What is expected:
From the costs and expenses passage, reproduce word for word the part starting with "Selling, general and" and going on through "store expansion program.".

Excerpted text:
Costs and expenses. Cost of sales were $97,804 for 2001, or 43.5% as a
percentage of sales, compared to $84,153, or 42.1% for 2000. The increase of
$13,651 was due primarily to the increase in the wholesale segment's cost of
sales, which increased $10,349, or from 55.4% to 62.3% as a percentage of
sales.  The increase was mitigated by a decrease in the Direct Response
segment's cost of sales, which decreased from 36% to 34.8% as a percentage of
sales, primarily due to higher gross margins on new product introductions. The
increase was also mitigated by the U.S. retail segment's cost of sales
decreasing as a percentage of sales from 42% to 39.8%, primarily due to sales
price increases on all product lines during the current quarter.

Catalog printing, postage, and promotion expenses were $11,701 in 2001 compared
with $9,604 in 2000. This increase was due primarily to the Flex-A-Min
advertising campaign and Vitamin World's Savings Passport Program. As a
percentage of sales, catalog printing, postage and promotion expenses were 5.2%
for the current quarter and 4.8% for the prior comparable quarter.

Selling, general and administrative expenses were $82,345 for the quarter, or
36.6% as a percentage of sales, compared with $72,334 or 36.1% as a percentage
of sales in 2000.  The largest categories with increases were salaries, fringe
benefits (health insurance), and rent expense which increased primarily due to
the U.S. retail store expansion program.

Extracted records:
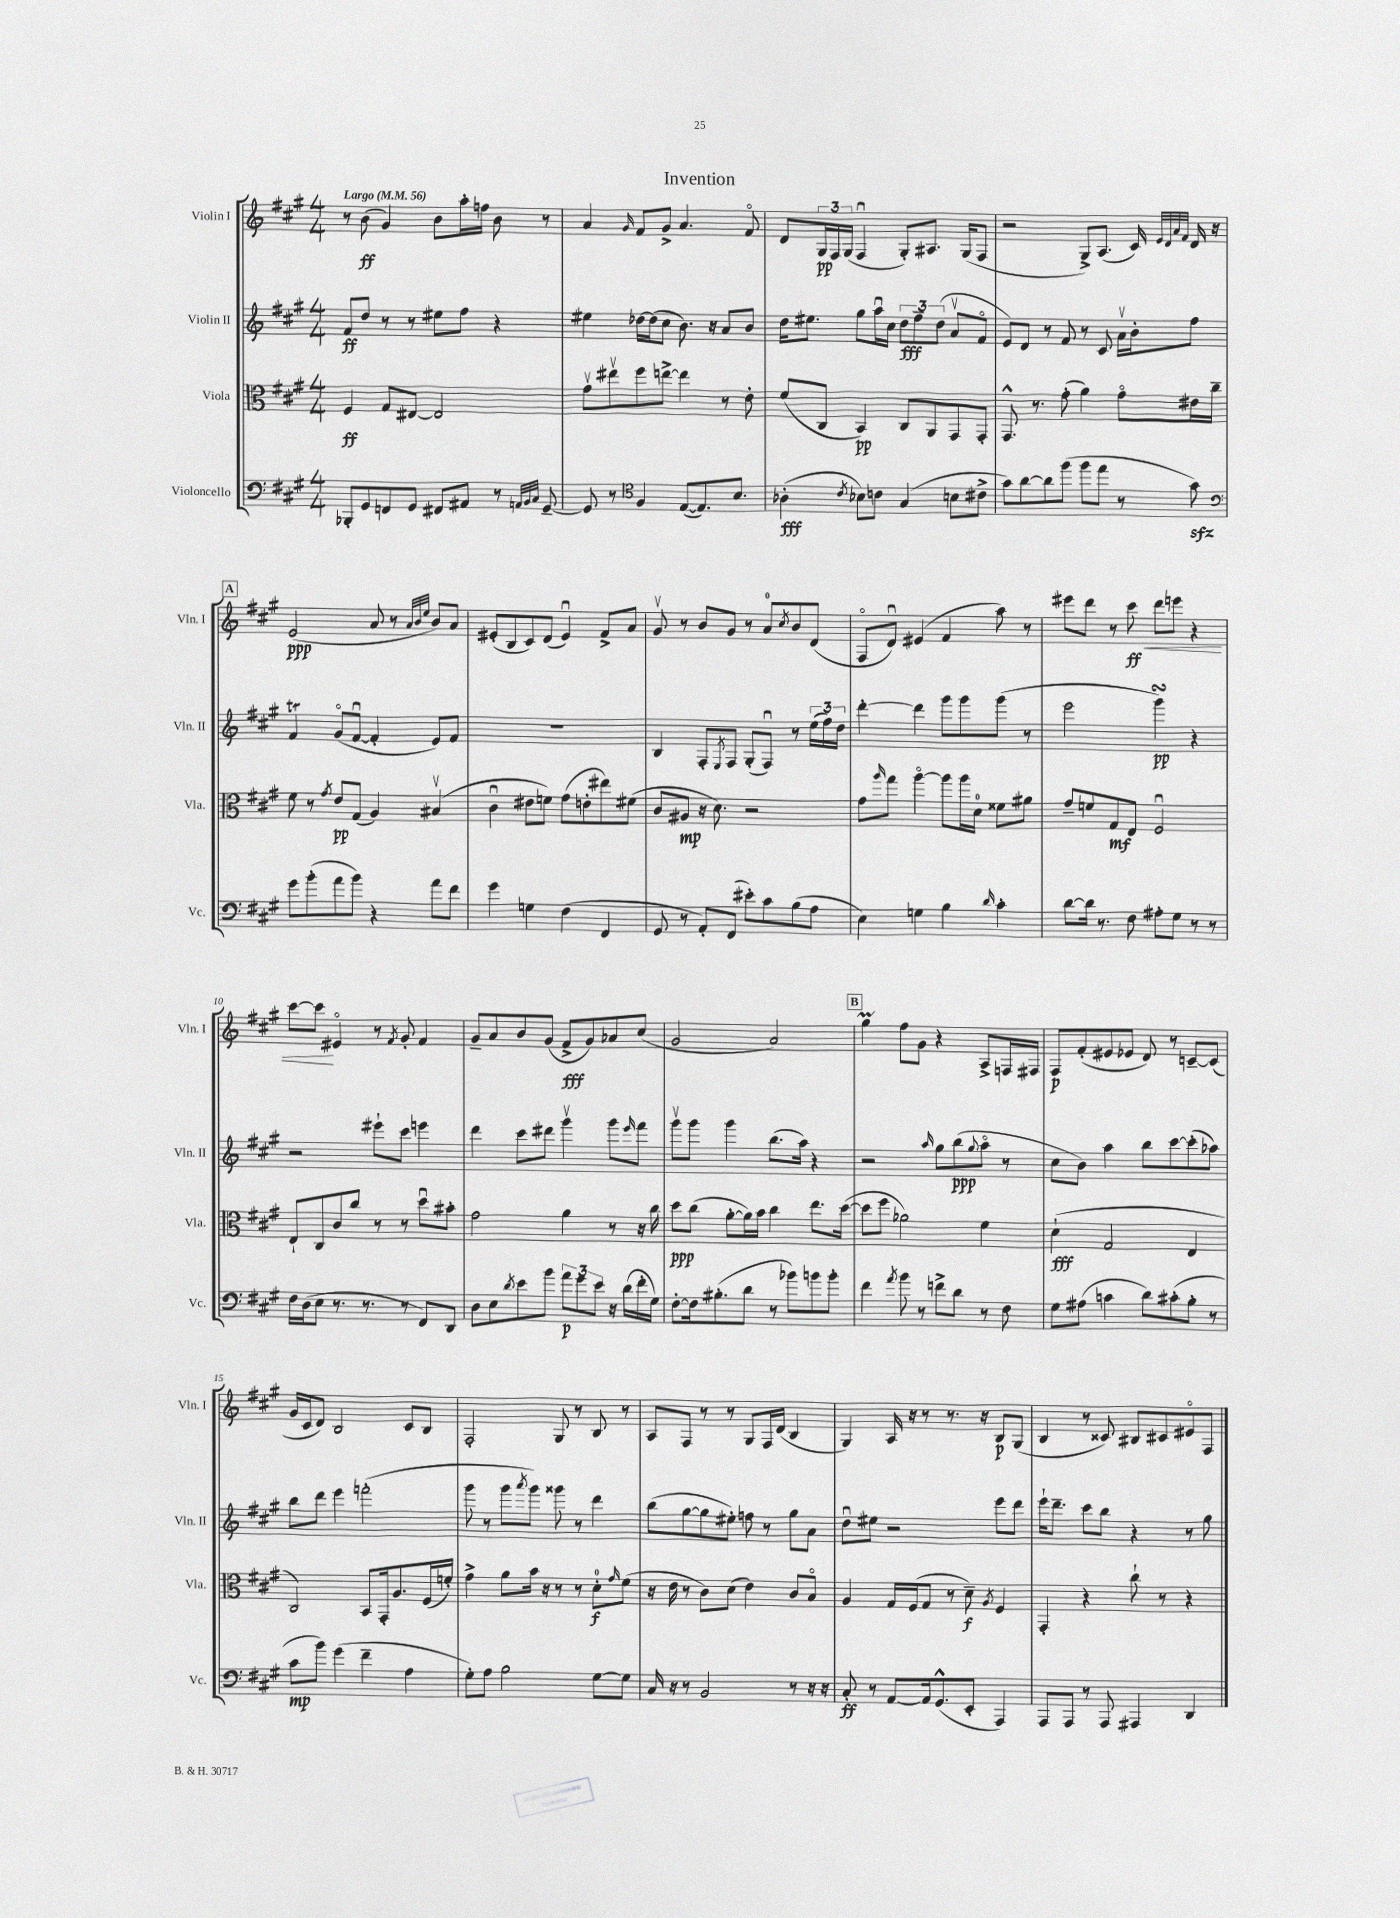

**kern	**kern	**kern	**kern
*staff4	*staff3	*staff2	*staff1
*clefF4	*clefC3	*clefG2	*clefG2
*k[f#c#g#]	*k[f#c#g#]	*k[f#c#g#]	*k[f#c#g#]
*M4/4	*M4/4	*M4/4	*M4/4
*MM56	*MM56	*MM56	*MM56
8BBB-'	4F#	8f#	8r
8GG#	.	8dd	(8b
8FF	8G#	8r	4g#)
8GG#	[8E#	8r	.
8FF#	2E#]	8ee#	8b
8AA#	.	8ff#	16aa'
.	.	.	16ff
8r	.	4r	8b
32qqAA	.	.	.
32qqBB	.	.	.
32qqC#	.	.	.
[8GG#~	.	.	8r
=	=	=	=
8GG#]	8g#v	4ee#	4a
8r	8ee#v	.	.
*clefC4	*	*	*
.	.	.	16qqg#
4F#	8ff#	[16dd-	8f#
.	.	(16dd-]	.
.	[8ee^	8cc#	8g#^
([8E	4ee]	8.b)	4.a
8.E])	.	.	.
.	.	16r	.
.	8r	8a	.
8.B	.	.	.
.	8e'	8b	8f#o
=	=	=	=
(4A-'	(8f#	16dd	8d
.	.	8.ee#	.
.	8C#	.	24G#
.	.	.	24F#
.	.	.	(24G#
8qc#	.	.	.
8B-)	4BB)	8gg#	4F#u
8c	.	16aau	.
.	.	16cc#	.
(4G#	8C#	12dd	8G#')
.	.	12ff#~	.
.	8AA	.	8.A#
.	.	(12dd	.
8B	8GG#	8av	.
.	.	.	(16G#
8c#^	8GG#'	8f#o	8F#
=	=	=	=
8g#)	8.GG#^^	8e)	2r
[8a	.	8d	.
.	8.r	.	.
8a]	.	8r	.
(8ff#	(8g#'	8f#	.
8ff#	4a)	8r	8G#^)
8ee	.	8c#	(8.A
8r	8g#o	16av	.
.	.	16b'	16c#)
.	.	.	32qqe
.	.	.	32qqd
.	.	.	32qqa
.	.	.	32qqf#
8g#)	16e#	8ff#	16d
.	16cc#~	.	16r
=	=	=	=
*clefF4	*	*	*
8g#	8f#	4f#	(2e
(8b'	8r	.	.
.	8qg#	.	.
8a	8e	(8g#o	.
8b)	(8G#	[8f#u	.
4r	4A)	4f#']	8a
.	.	.	8r
.	.	.	32qqa
.	.	.	32qqb
.	.	.	32qqee
8a	(4B#v	8e)	8b)
8f#	.	8f#	8a
=	=	=	=
4g#	4c#u	1r	(8e#'
.	.	.	8B
4G	8e#	.	8c#)
.	8f)	.	(8d
(4F#	(8g#	.	4e#u)
.	8e'	.	.
4FF#	8ee#)	.	8f#^
.	(8f#	.	8a
=	=	=	=
8GG#	8c#	4B	8g#v
8r	8A#	.	8r
8AA')	16r	8F#'	8b
.	8.d)	.	.
.	.	8qE	.
(8FF#	.	8F#	8g#
8e#')	2r	(8G#'	8r
8c#	.	8F#u)	8a
.	.	.	8qcc#
(8B	.	8r	8b
8A	.	(24ee	(8d
.	.	24ff#)	.
.	.	24dd	.
=	=	=	=
4E)	8g#	[4ddd'	8F#o
.	16qqaa	.	.
.	8gg#	.	8du)
4G	[4aao	4ddd]	(4e#
4B	8aa]	8ggg#	4f#
.	16aa	8ggg#	.
.	16d	.	.
16qqd	.	.	.
4c#'	8f##	(8ggg#	8aa)
.	8a#	8r	8r
=	=	=	=
[8d	8g#~	2eee	8eee#
16d]	8f	.	8ddd
8.r	.	.	.
.	8G#	.	8r
8F#	8E	.	8ccc#
8A#'	2F#u	4ggg#)	8ddd
8G#	.	.	8eee
8r	.	4r	4r
8r	.	.	.
=	=	=	=
16F#	8E`	2r	[8ccc#
(16D	.	.	.
8E	8C#	.	8ccc#]
8.r	8c#	.	4e#o
.	8cc#	.	.
8.r	.	.	.
.	8r	8eee#`	8r
.	.	.	8qf#
8r	8r	8ccc#	8g#'
8FF#)	8ddu	4eee	4f#
8DD	8b#'	.	.
=	=	=	=
8D	2g#	4ddd	8g#~
8E	.	.	8a
8qd	.	.	.
8e	.	8ccc#	8b
8b	.	8ddd#	(8g#
12a	4a	4ggg#v	8f#^
12g#	.	.	.
.	.	.	8g#)
12e	.	.	.
16r	8r	8ggg#	8a-
(16d	.	.	.
.	.	16qqeee	.
16f#'	16r	8fff#	(8cc#
16G#)	16cc#	.	.
=	=	=	=
[8F#'	8dd	8ggg#v	2g#
16F#]	(8cc#	8ggg#	.
(8.B#'	.	.	.
.	[8a'	4ggg#	.
8d	16a])	.	.
.	16b	.	.
8r	4cc#	(8.bb	2a)
8b-)	.	.	.
.	.	16aa)	.
8b	8.ee	4r	.
8b'	.	.	.
.	([16dd	.	.
=	=	=	=
4f#	8dd]	2r	4gg#
.	8ff#	.	.
8qa	.	.	.
8b	2a-)	.	8ff#
8r	.	.	8g#
.	.	16qqaa	.
8f^	.	8gg#	4r
8d	.	(8bb	.
.	.	8qqgg#	.
8r	4f#	8aao	8A^
8F#	.	8r	16F
.	.	.	16F#
=	=	=	=
8G#	(4d`	8cc#	8F#
(8A#	.	8b)	(8f#'
4c	2G#	4aa	8e#
.	.	.	8e-
8d)	.	8bb	8d)
(8c#'	.	[8ccc#	8r
8B'	4E	(8ccc#']	[8c~
8r	.	8aa-)	(8c]
=	=	=	=
8c#	2C#)	8bb	16g#
.	.	.	16c#
8b)	.	8ddd	8d)
(4g#	.	4eee	2B
4f#~	8BB	(2fff'	.
.	16GG#'	.	.
.	8.A	.	.
4A	.	.	8c#
.	(16F#	.	8B
.	16f')	.	.
=	=	=	=
8G#')	4g#^	8ggg#	2F#'
8A	.	8r	.
2B	8a	8ggg#	.
.	.	8qaaa	.
.	16b	8ggg#)	.
.	16r	.	.
.	8r	8ggg##	8G#
.	8r	8r	8r
[8G#	8d'	4ddd	8B
.	16qqg#	.	.
8G#]	(8f#	.	8r
=	=	=	=
16C#	16r	(8bb	8A
16r	16e	.	.
8r	8r	[8gg#	8F#
2BB	8c#)	8gg#]	8r
.	(8d	8ee#')	8r
.	4e)	8ff	8G#
.	.	8r	16F#
.	.	.	(16d
8r	8c#	8gg#	4B
16r	8Bo	8a	.
16r	.	.	.
=	=	=	=
8C#'	4A	8ddu	4G#)
8r	.	8ee#	.
[8AA	16G#	2r	16A
.	(16F#	.	16r
16AA]	8G#	.	8r
(8.GG#^^	.	.	.
.	8r	.	8.r
8EE'	8d~)	.	.
.	.	.	16r
.	8qA	.	.
4AAA)	4F#	8eee	8B
.	.	8ddd	(8G#
=	=	=	=
8AAA	4GG#'	16eee`	4B
.	.	8.ddd~	.
8AAA	.	.	.
8r	4r	8ccc#	8r
8AAA	.	8bb	8c##)
4AAA#	8cc#`	4r	8B#
.	8r	.	8c#
4DD	4r	8r	8e#o
.	.	8gg#	8F#
==	==	==	==
*-	*-	*-	*-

Solution below:
Selling, general and administrative expenses were $82,345 for the quarter, or
36.6% as a percentage of sales, compared with $72,334 or 36.1% as a percentage
of sales in 2000.  The largest categories with increases were salaries, fringe
benefits (health insurance), and rent expense which increased primarily due to
the U.S. retail store expansion program.